In my virtual third-grade classroom, we told jokes and wrote poems. I read picture books out loud, and when I arranged for a park ranger or museum docent to join us, I told my students we were going on a “field trip,” though I winced as I said the words.

And we made art. During our first watercolor session, a few kids sang quietly, while others murmured about feeling peaceful and relaxed. It felt healing, and I resolved to carve out plenty of time for painting and drawing, for applying vibrant color to blank sheets of paper.

Once each art project was completed, I posted their work on a virtual bulletin board. At first glance, those photos looked like displays from an actual classroom. But a closer inspection revealed more.

I took screenshots of their creations, then cropped out the edges, slicing away the evidence of school happening at home. Still, many pictures looked a little off. Lighting was often dim, so the images appeared cloudy and subdued, as if viewed through a veil. Papers tipped forward or slanted diagonally; their swirls and splashes within my crisply cut corners looked a little wonky.

Strangest of all were the fingers. The children had to hold up their work while a sibling used the Chromebook webcam. At the edges, fingers were usually visible—round knuckles and slender tips, gripping the page.

The first time I glimpsed fingers, I tried to crop them out. I thought it wouldn’t look normal, artwork with fingers in view. I clicked and dragged, and the selected rectangle grew smaller and smaller until the tiny hints of fingertips practically blended into the background.

But it made me cringe, my stomach tightening.
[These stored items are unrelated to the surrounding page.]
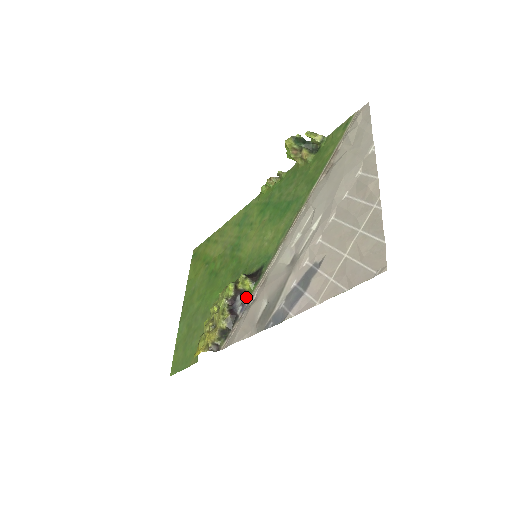
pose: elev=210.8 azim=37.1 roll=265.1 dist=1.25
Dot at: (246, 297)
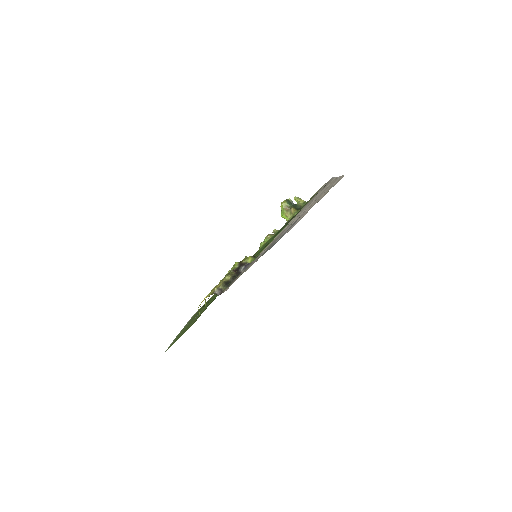
Dot at: (248, 264)
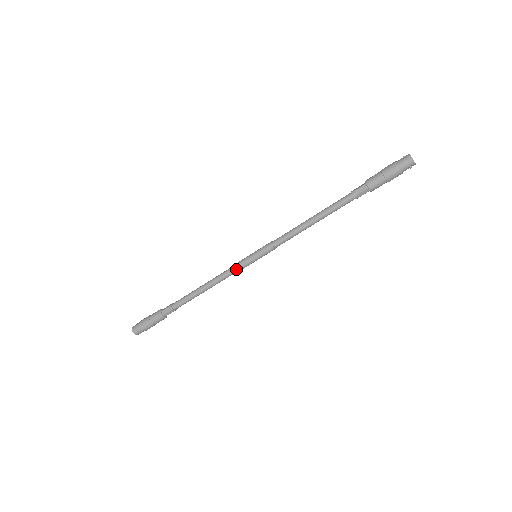
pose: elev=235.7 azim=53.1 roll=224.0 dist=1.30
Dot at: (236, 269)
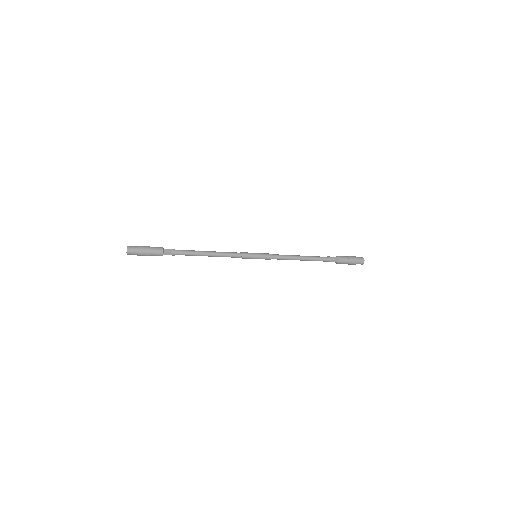
Dot at: (239, 257)
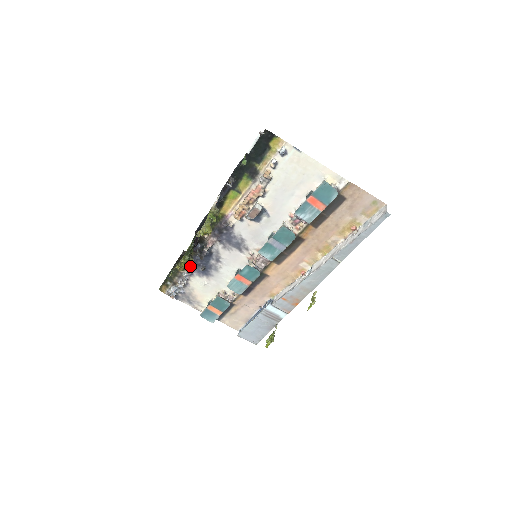
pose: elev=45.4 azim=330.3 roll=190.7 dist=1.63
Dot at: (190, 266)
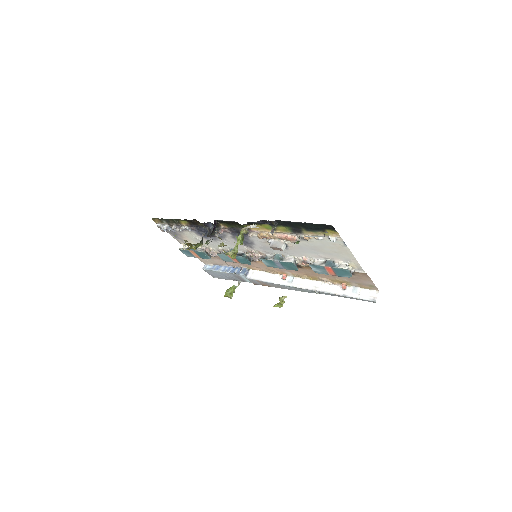
Dot at: (193, 227)
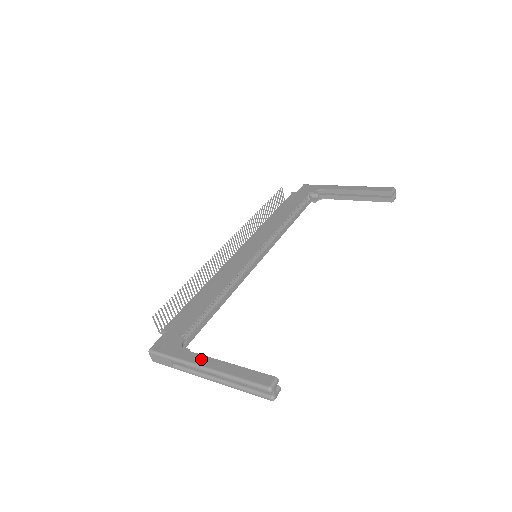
It was that queasy feeling that made me realize that using the cropping tool felt visceral and violent, as if I were applying sharp blades to my young students.
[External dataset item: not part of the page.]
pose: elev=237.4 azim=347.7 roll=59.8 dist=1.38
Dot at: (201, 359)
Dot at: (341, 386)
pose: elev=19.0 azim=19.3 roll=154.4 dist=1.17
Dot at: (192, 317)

The fingers didn’t detract from their art. They completed it, they marked it, they claimed it. Those disembodied fingers revealed children too young to truly understand that what they were living through was not typical. It wasn’t normal. Yet, the children created beauty.

After that day, whenever I pasted the off-kilter rectangles onto a virtual display, I needed to see their fingertips dancing along the edges. It was an intimate peek behind the laptop screen, the glimpse of a resilient child, trusting and defiant, daring to create beauty in the face of such despair. It was as if the children were crying out, “I’m here!”

I hear you, I’d think. I see you.

They held on tight, refusing to let go.

“I’ve got you,” I’d promise. “I won’t let go either.”